_Directions_
Only a number is expected in reply: the number of lines below that include the word "Categories".

Input for this task START

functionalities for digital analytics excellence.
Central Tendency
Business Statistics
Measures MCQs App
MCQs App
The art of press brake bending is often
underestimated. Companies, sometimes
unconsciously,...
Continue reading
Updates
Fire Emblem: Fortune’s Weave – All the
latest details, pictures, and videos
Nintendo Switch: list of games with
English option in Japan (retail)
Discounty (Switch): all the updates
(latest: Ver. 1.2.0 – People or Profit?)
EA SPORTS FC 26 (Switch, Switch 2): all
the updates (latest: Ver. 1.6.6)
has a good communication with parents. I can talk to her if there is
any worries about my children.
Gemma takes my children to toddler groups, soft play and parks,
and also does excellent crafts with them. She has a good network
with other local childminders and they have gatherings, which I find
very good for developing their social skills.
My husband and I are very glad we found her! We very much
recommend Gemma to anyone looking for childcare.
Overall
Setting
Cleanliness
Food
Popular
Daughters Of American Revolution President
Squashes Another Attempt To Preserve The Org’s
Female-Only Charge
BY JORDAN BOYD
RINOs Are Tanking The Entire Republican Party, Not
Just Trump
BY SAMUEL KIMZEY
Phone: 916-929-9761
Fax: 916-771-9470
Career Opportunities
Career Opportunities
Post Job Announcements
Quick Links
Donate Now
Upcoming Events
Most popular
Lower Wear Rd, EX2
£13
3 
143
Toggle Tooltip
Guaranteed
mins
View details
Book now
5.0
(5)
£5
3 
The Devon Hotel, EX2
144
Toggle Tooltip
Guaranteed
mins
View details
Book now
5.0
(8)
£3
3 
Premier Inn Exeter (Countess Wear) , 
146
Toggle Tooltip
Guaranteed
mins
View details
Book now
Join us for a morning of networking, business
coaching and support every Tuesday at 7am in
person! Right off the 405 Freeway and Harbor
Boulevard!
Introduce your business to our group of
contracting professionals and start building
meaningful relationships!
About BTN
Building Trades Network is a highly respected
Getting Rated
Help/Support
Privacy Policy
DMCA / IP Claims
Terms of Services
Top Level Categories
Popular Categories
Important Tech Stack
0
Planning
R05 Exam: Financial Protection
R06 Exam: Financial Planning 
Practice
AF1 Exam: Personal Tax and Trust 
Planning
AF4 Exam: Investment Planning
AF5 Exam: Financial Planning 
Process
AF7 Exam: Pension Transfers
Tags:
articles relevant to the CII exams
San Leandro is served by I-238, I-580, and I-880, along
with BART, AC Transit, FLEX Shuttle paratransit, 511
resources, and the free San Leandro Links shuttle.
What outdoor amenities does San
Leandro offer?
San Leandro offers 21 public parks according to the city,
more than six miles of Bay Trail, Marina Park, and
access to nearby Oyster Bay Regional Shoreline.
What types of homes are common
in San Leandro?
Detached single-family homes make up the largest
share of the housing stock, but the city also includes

Input for this task END

_Answer below_
2